Egwene balançou a cabeça para a estranheza dos Aiel e se curvou para bisbilhotar pela fresta. Várias lamparinas iluminavam o interior. Ele não estava sozinho. Os olhos escuros de Natael pareciam cansados, e o homem conteve um bocejo. Ele, pelo menos, queria dormir. Rand estava esparramado por perto, ao lado de uma das douradas lamparinas a óleo, lendo um surrado livro com encadernação de couro. Uma ou outra tradução das Profecias do Dragão, pelo que conhecia de Rand.
De repente, ele voltou algumas páginas do livro, leu e gargalhou. Egwene tentou dizer a si mesma que não havia nenhum quê de loucura naquela gargalhada, só amargura.
— Uma boa piada — disse ele para Natael, fechando o livro e jogando-o para o bardo. — Leia a página duzentos e oitenta e sete e a página quatrocentos e me diga se não concorda.
Egwene se empertigou, lábios apertados. Ele deveria ter mais cuidado com os livros. Não podia falar com Rand, não na presença do menestrel. Era uma pena ele ter de contar com um homem que mal conhecia para lhe fazer companhia. Não. Ele tinha Aviendha e os chefes sempre por perto, além de Lan, todos os dias, e Mat, às vezes.
— Por que não se junta a eles, Aviendha? Se você estivesse lá, talvez ele quisesse conversar sobre alguma coisa que não aquele livro.

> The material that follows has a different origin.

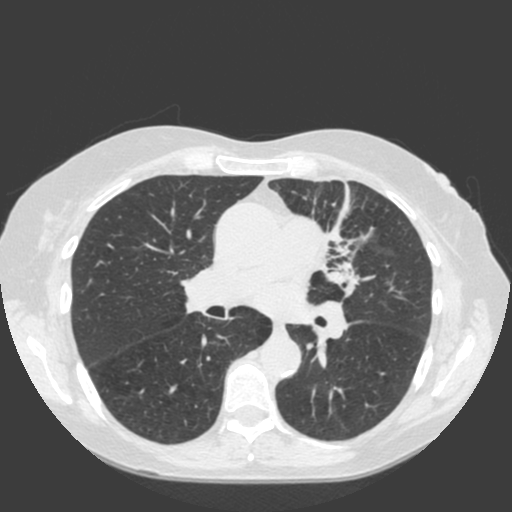
Low-dose screening chest CT, one axial slice; 120 kVp; lung window (W 1500 / L -600 HU); 2 mm slice thickness; 512 × 512 image matrix, field of view 350 × 350 mm.
Structures marked on this image (expert manual segmentation):
- lesion 1 (tumor, hilum of left lung): bounding box <324,227,355,286> (left, top, right, bottom; pixels)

— Rand queria conversar com o menestrel, Egwene, e raramente faz isso na minha frente ou na de qualquer pessoa. Se eu não tivesse saído, ele e Natael sairiam.
— As crianças são uma preocupação enorme, ouvi dizer — gargalhou Enaila. — E filhos ainda mais. Agora que você abriu mão da lança, talvez possa me contar se isso é verdade.
Aviendha franziu o cenho iluminado pelo luar e caminhou de volta para seu lugar, junto à lateral da tenda feito uma gata ofendida. Enaila também pareceu achar aquilo engraçado e, gargalhando, pôs as mãos na cintura.